- Location: Maule Region, Chile
- Coordinates: 34°46′05″S 72°03′18″W﻿ / ﻿34.7681°S 72.055°W
- Area: 6.04 km^{2} (2.33 sq mi)
- Established: 1985

= Laguna Torca National Reserve =

Laguna Torca National Reserve is a national reserve of Chile's Maule Region.
Laguna Torca is 200 km South-West of Santiago, in the Maule Region 7. Situated a bare 3 km from the Pacific Ocean and adjoins Lago Vichuquen, in the coastal mountains. The fresh water in the laguna comes from these local mountains, rather than the inland Andes.

The reserve is home to a variety of bird species. In January 2023 it was noticed by the National Forest Corporation that the reserve hosted a record of 50 black-necked swans.

==Geography==
The Reserve is divided into three very different areas.

===Main Lagoon===
Where 120 species of birds, have been spotted, according to Head Ranger Don Luis. Black-necked swans (1600 at the last count including some ringed birds from Valdivia), fill the Laguna. The feeding swans add to the tranquility of the scene, and the main road runs through the side of the laguna giving a close up view of the Wildlife. Coscoroba swans, pimpollo (white-tufted grebe), tagua (coots), and many more, all can be seen in the lagoon.

Fish in the laguna such as the liza, tench, and carp. However you won't see any as there is a no fishing, swimming, boating policy in the park!

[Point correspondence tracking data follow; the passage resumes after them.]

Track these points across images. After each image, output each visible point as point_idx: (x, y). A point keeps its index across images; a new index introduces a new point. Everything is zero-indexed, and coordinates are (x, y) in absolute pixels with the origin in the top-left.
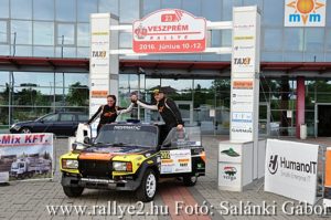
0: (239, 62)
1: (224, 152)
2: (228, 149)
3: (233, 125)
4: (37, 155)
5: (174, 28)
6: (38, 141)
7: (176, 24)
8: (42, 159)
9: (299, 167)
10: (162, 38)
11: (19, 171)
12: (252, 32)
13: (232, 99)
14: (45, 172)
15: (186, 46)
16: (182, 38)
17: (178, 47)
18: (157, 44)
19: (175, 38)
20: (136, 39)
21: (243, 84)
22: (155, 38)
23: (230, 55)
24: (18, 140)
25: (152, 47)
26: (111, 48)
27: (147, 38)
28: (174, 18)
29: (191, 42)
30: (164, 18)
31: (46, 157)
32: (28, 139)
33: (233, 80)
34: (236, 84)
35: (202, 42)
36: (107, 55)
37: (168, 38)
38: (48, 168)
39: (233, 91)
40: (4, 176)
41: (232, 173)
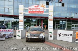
0: (50, 16)
1: (50, 33)
2: (50, 32)
3: (49, 27)
4: (10, 34)
5: (37, 9)
6: (10, 31)
7: (38, 8)
8: (11, 35)
9: (67, 35)
10: (35, 10)
11: (7, 37)
12: (53, 10)
13: (49, 23)
14: (12, 37)
15: (40, 12)
16: (39, 11)
17: (38, 12)
18: (34, 12)
19: (37, 11)
20: (29, 10)
21: (51, 20)
22: (33, 10)
23: (48, 14)
24: (7, 31)
25: (33, 12)
26: (24, 12)
27: (32, 10)
28: (37, 7)
29: (41, 12)
30: (35, 7)
31: (12, 34)
32: (9, 30)
33: (49, 19)
34: (49, 20)
35: (43, 12)
36: (23, 13)
37: (36, 11)
38: (12, 36)
39: (49, 21)
40: (4, 38)
41: (51, 37)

The reserve is a true sanctuary staffed by dedicated, knowledgeable, and very friendly Rangers. Viewing stations and a small reception centre is located at the Laguna. The main road cuts through one of the side arms of the lagoon and gives a great vantage point to see the many swans feeding.

===Llico Forest===

The second section of the National Reserve is Llico forest, (Bosque de Llico) an area which was forested with exotic species. This area is accessed through a long wooden bridge in the middle of Llico, and is a couple of kilometers from the Laguna. The sheer size of these old trees is something that is seen very rarely in this area with the modern forestry industry geared up for quick growth and replanting. Walking through the park under the shade of these giants gives a glimpse of the older times. The trees were originally planted to stop the inland march of the sand dunes from the beach at Llico playa.

===Cerrillos Island===

The third area of the National Reserve is Cerrillos Island, and is to be found 7 km south of the main reserve, in the southern section of Vichuquén Lake (es). The island is uninhabited, with a forested area of 2 ha.